──────── SOURCE MATERIAL

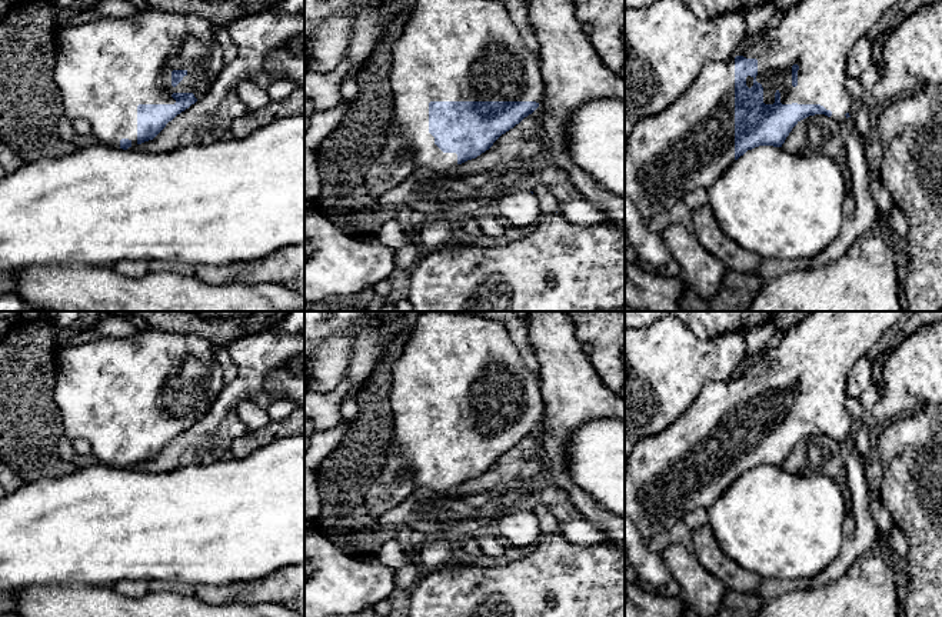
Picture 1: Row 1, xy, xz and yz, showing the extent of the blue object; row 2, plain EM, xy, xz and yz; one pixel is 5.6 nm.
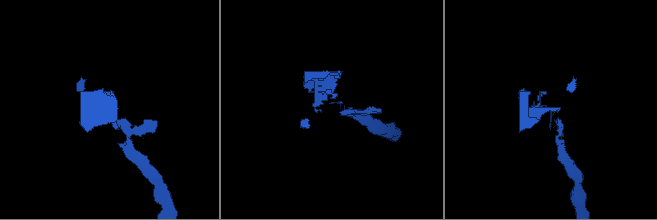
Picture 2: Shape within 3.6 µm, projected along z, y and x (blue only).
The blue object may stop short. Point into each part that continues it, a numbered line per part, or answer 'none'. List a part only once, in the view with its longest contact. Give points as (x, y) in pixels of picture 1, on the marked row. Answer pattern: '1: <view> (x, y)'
1: xz (450, 50)

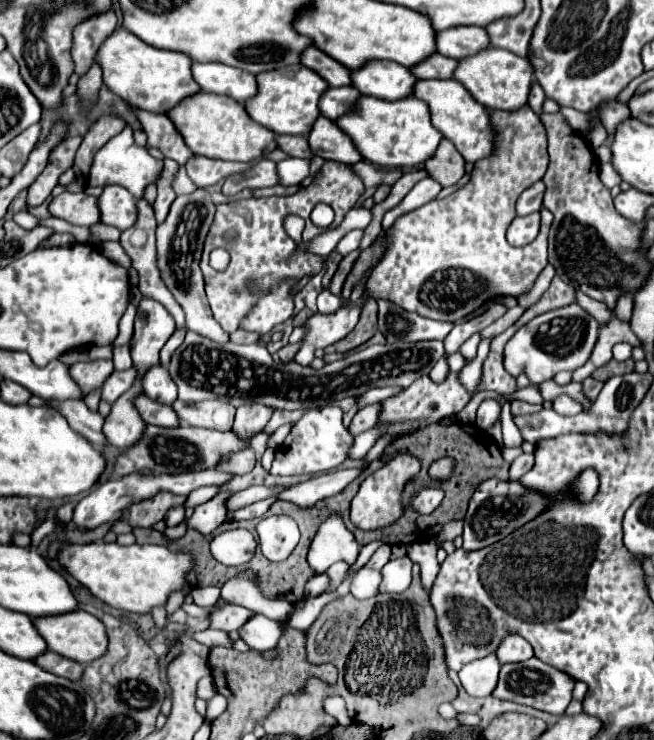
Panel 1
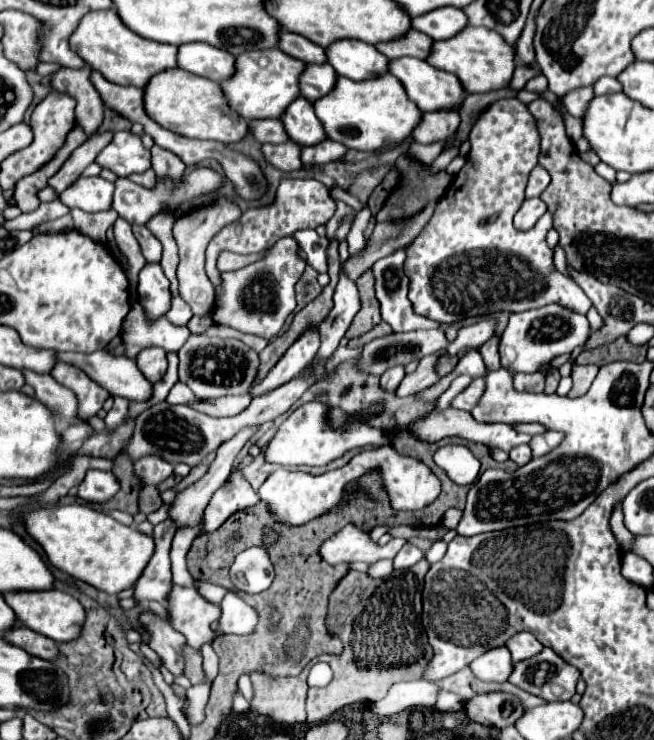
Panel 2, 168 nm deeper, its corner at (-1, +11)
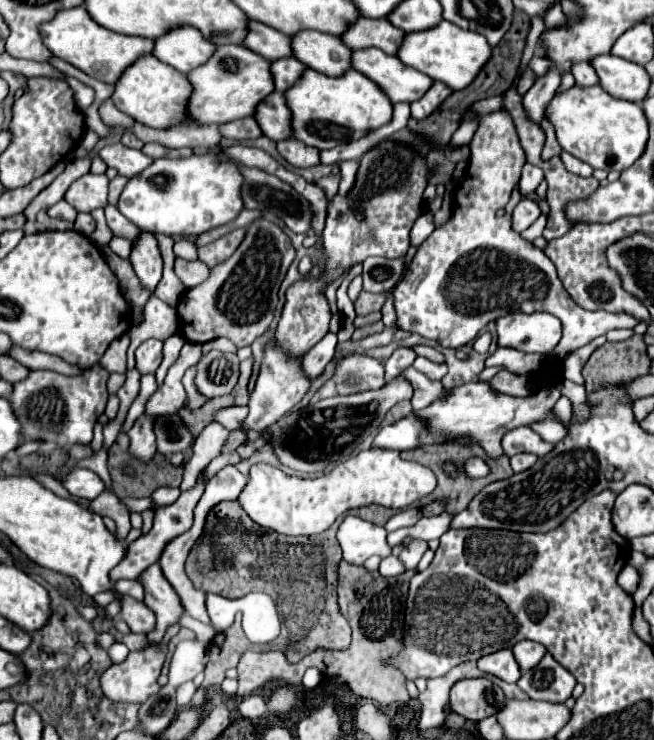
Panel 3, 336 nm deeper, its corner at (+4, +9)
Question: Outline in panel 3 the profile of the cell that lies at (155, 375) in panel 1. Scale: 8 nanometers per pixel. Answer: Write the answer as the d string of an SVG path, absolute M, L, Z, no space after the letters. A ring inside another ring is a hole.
M150 338L138 346L136 368L140 370L140 374L154 374L160 362L162 362L162 342L160 340Z

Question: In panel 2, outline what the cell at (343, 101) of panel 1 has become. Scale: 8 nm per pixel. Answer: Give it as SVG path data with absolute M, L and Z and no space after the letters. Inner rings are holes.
M307 64L301 76L301 96L307 100L319 100L319 96L327 96L335 84L337 74L331 64Z

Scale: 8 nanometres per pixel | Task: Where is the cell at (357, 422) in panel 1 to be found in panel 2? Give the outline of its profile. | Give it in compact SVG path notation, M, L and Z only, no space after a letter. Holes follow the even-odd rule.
M391 368L391 370L387 370L387 372L381 376L381 388L383 388L385 392L389 392L389 394L395 394L395 390L397 390L397 386L401 384L403 376L405 376L405 370L403 370L403 368Z

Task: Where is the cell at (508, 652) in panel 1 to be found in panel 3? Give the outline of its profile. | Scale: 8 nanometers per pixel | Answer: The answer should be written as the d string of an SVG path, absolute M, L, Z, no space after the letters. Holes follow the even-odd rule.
M522 640L512 648L516 662L520 664L522 672L528 672L530 668L534 668L546 654L546 648L540 642L532 642L532 640Z

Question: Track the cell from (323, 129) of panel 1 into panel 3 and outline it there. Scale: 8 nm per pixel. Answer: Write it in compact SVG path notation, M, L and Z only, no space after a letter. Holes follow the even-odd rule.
M280 92L268 94L254 112L254 120L258 122L264 136L274 142L290 138L290 110Z

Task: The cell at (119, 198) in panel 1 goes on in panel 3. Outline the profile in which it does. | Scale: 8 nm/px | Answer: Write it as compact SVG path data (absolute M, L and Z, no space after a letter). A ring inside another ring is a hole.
M222 150L186 158L158 158L144 172L128 180L120 194L118 210L142 230L196 238L232 222L244 208L240 196L244 176L238 166L240 164Z

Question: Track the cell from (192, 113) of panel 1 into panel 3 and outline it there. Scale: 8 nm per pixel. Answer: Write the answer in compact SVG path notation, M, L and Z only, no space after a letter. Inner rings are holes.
M142 54L138 62L132 62L114 84L112 102L118 110L132 116L136 122L152 128L168 128L176 124L192 124L186 116L186 98L190 96L190 84L186 76L160 62L154 54Z

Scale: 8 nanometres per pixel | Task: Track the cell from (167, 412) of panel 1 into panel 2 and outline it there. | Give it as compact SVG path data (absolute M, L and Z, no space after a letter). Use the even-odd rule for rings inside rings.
M97 350L91 354L59 352L59 360L79 366L111 396L121 396L131 402L149 402L153 396L153 384L139 372L131 358Z

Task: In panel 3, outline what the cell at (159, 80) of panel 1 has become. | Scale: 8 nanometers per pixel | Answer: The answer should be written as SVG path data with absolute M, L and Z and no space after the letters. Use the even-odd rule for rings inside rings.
M84 6L60 10L52 20L40 24L38 30L42 34L44 46L54 56L70 62L72 66L86 72L88 76L108 82L108 84L114 84L118 80L118 74L122 74L122 70L126 70L126 66L130 66L130 62L134 62L140 54L152 52L152 40L110 32L110 30L98 26L90 18L90 14L86 14Z

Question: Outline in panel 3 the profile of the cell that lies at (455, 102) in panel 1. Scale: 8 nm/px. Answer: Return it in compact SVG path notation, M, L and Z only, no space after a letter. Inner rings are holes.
M352 50L352 70L370 78L388 98L390 102L414 102L422 98L432 80L404 66L396 56L388 56L382 50Z

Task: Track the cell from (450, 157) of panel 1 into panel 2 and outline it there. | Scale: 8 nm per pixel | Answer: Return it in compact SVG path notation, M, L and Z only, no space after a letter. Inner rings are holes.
M431 112L423 114L423 124L415 128L413 138L419 144L433 144L441 142L455 134L459 126L459 114L457 112Z

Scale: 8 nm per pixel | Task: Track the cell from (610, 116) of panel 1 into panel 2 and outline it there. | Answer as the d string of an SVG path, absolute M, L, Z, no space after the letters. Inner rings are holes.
M603 76L597 80L597 84L593 86L595 90L595 96L605 96L605 94L615 94L615 92L623 92L623 86L619 84L617 78L609 78L609 76Z

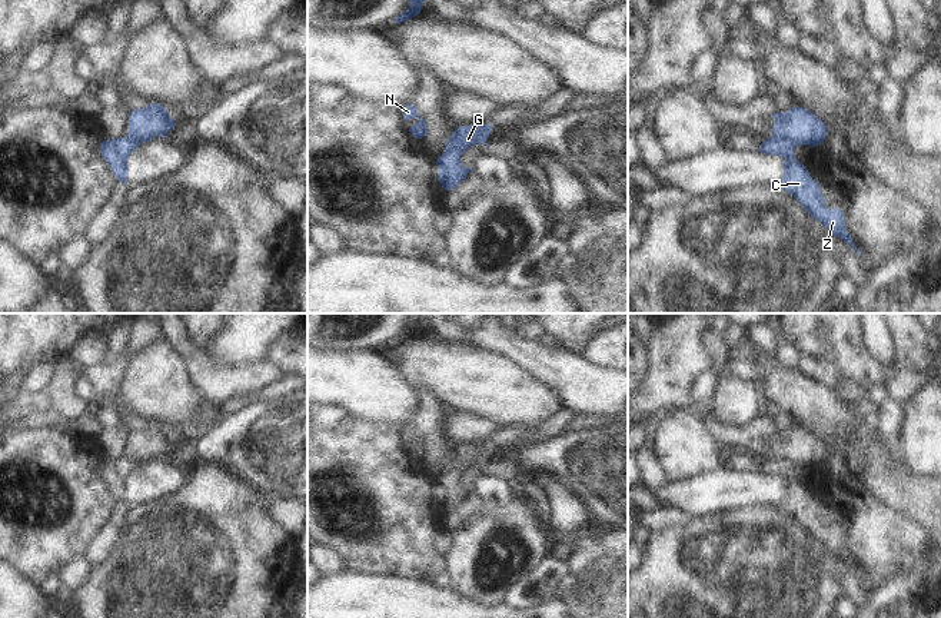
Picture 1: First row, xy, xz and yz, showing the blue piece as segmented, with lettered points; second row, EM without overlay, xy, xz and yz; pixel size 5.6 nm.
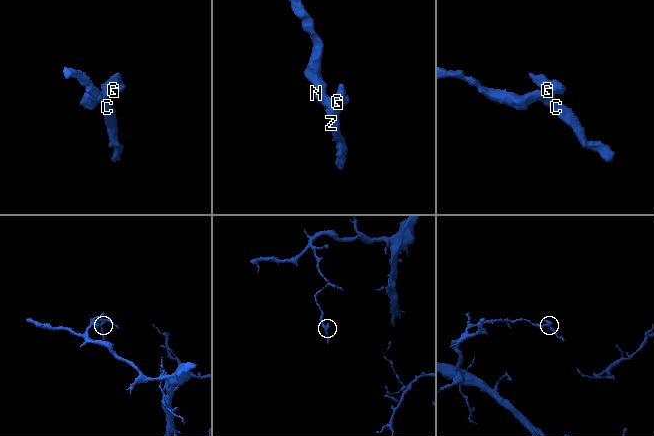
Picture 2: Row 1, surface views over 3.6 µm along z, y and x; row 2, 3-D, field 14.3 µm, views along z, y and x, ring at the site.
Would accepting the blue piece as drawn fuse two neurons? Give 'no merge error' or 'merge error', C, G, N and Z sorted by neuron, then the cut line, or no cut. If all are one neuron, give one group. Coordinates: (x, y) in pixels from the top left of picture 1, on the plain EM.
merge error | C N Z / G | yz (772, 457), (785, 457), (797, 465)

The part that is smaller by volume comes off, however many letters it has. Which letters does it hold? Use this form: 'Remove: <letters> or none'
Remove: G

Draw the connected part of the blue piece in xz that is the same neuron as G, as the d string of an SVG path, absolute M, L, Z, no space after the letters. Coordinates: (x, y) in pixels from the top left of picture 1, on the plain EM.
M489 443L455 449L453 455L449 458L449 466L436 479L436 488L439 489L436 499L445 511L453 511L466 499L472 488L466 489L460 482L460 476L476 464L486 466L491 451L492 446Z

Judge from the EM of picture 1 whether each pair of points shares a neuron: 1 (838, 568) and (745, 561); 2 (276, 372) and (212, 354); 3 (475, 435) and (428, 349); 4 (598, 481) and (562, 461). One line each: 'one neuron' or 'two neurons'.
1: two neurons
2: two neurons
3: two neurons
4: one neuron

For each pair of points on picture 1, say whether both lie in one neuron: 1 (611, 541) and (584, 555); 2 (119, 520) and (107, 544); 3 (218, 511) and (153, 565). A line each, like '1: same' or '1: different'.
1: same
2: same
3: same

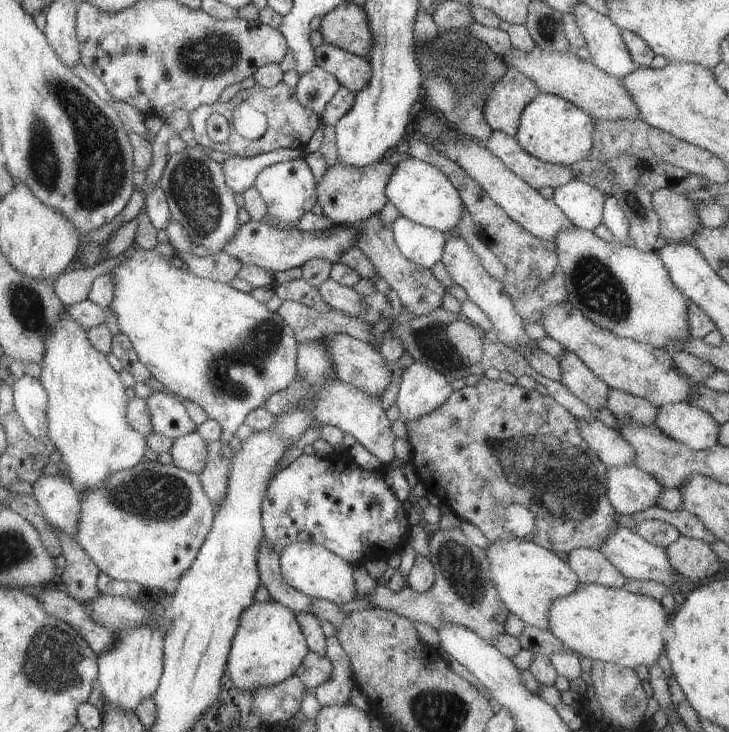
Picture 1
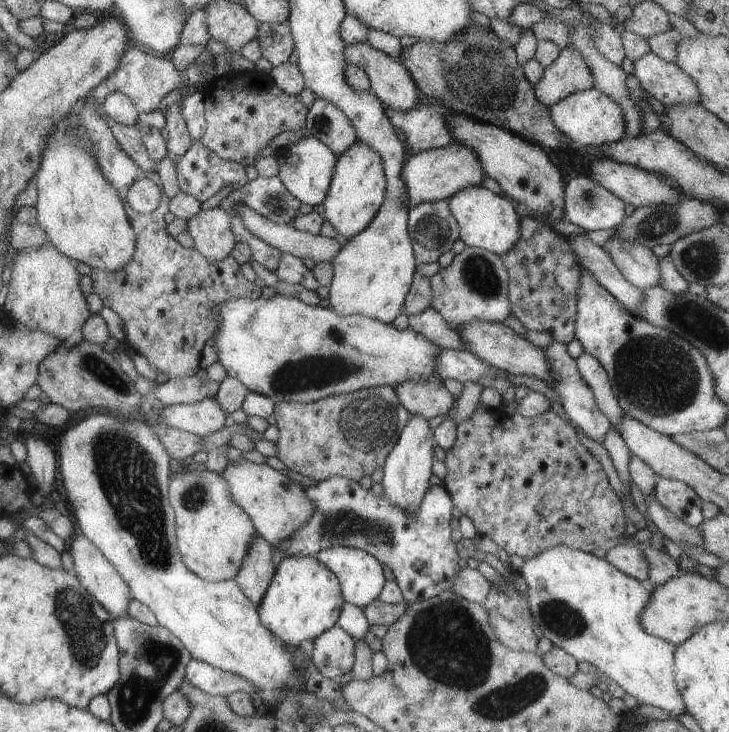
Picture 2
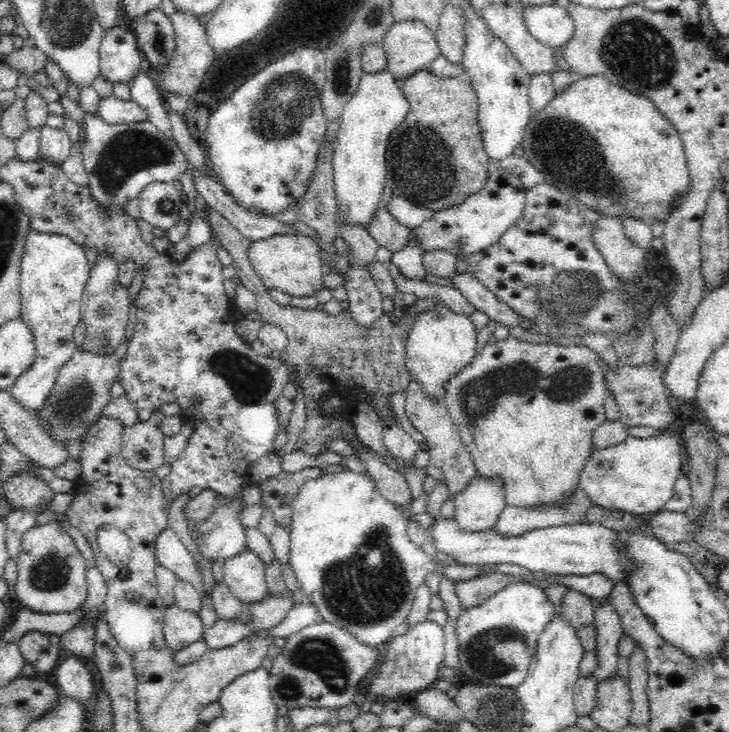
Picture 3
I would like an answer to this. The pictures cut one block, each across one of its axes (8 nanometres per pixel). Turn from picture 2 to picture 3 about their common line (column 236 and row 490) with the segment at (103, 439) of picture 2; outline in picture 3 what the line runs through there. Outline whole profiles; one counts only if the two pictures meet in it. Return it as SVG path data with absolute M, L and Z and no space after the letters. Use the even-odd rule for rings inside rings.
M662 431L648 438L627 436L620 444L595 450L579 476L579 487L591 502L634 514L654 514L674 496L674 485L685 471L686 454L680 436Z

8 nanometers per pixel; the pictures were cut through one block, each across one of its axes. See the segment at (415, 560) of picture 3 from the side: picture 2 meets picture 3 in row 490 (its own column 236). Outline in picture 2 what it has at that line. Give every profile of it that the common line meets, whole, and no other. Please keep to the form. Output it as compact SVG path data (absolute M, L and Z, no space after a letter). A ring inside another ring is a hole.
M274 295L268 299L259 297L251 300L241 297L233 300L226 300L216 304L216 321L217 328L212 334L214 340L214 349L217 353L217 362L224 368L227 377L238 380L248 391L259 393L270 398L273 402L298 402L310 403L317 399L322 399L336 394L345 394L353 392L357 389L376 387L381 385L389 385L391 388L394 384L400 383L402 380L420 379L428 377L434 373L434 356L439 350L437 345L430 343L420 334L414 333L409 328L402 331L396 330L391 325L383 324L378 320L364 317L363 315L338 315L333 309L322 308L321 306L311 306L301 302L295 297L286 297L283 295Z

────────────────

Return each line of the listing that holds the string "along".

Picture 2: Shape within 3.6 µm, projected along z, y and x (blue only).
Picture 2: Row 1, surface views over 3.6 µm along z, y and x; row 2, 3-D, field 14.3 µm, views along z, y and x, ring at the site.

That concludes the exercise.